**The problem**: The line containing "50 CV 380 V - ENGLAND" and every line after it, through the last one below: output exactly these and nothing else.

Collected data
────────
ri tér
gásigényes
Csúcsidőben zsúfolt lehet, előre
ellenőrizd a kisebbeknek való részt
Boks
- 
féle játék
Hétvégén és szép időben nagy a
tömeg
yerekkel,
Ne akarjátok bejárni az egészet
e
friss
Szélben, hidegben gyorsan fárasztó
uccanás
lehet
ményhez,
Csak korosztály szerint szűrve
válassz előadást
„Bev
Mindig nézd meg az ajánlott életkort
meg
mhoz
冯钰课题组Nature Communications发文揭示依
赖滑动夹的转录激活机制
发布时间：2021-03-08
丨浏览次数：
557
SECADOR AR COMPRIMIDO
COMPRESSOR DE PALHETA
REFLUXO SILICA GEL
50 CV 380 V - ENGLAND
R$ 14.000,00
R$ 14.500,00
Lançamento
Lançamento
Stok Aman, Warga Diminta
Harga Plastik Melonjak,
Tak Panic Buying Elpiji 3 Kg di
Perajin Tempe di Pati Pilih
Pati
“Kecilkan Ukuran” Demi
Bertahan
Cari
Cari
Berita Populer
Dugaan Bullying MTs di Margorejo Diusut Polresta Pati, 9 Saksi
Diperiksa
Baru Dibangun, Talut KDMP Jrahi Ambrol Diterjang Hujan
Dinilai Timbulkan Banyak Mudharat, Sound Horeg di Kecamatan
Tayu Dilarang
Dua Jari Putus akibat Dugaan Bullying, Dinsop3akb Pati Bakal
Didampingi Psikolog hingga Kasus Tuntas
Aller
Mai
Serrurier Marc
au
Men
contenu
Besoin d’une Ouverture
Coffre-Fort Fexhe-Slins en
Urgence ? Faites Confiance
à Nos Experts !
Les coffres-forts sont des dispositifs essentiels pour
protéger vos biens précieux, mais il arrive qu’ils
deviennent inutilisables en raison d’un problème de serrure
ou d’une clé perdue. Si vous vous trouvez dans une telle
────────
**Completed exercise**:
50 CV 380 V - ENGLAND
R$ 14.000,00
R$ 14.500,00
Lançamento
Lançamento
Stok Aman, Warga Diminta
Harga Plastik Melonjak,
Tak Panic Buying Elpiji 3 Kg di
Perajin Tempe di Pati Pilih
Pati
“Kecilkan Ukuran” Demi
Bertahan
Cari
Cari
Berita Populer
Dugaan Bullying MTs di Margorejo Diusut Polresta Pati, 9 Saksi
Diperiksa
Baru Dibangun, Talut KDMP Jrahi Ambrol Diterjang Hujan
Dinilai Timbulkan Banyak Mudharat, Sound Horeg di Kecamatan
Tayu Dilarang
Dua Jari Putus akibat Dugaan Bullying, Dinsop3akb Pati Bakal
Didampingi Psikolog hingga Kasus Tuntas
Aller
Mai
Serrurier Marc
au
Men
contenu
Besoin d’une Ouverture
Coffre-Fort Fexhe-Slins en
Urgence ? Faites Confiance
à Nos Experts !
Les coffres-forts sont des dispositifs essentiels pour
protéger vos biens précieux, mais il arrive qu’ils
deviennent inutilisables en raison d’un problème de serrure
ou d’une clé perdue. Si vous vous trouvez dans une telle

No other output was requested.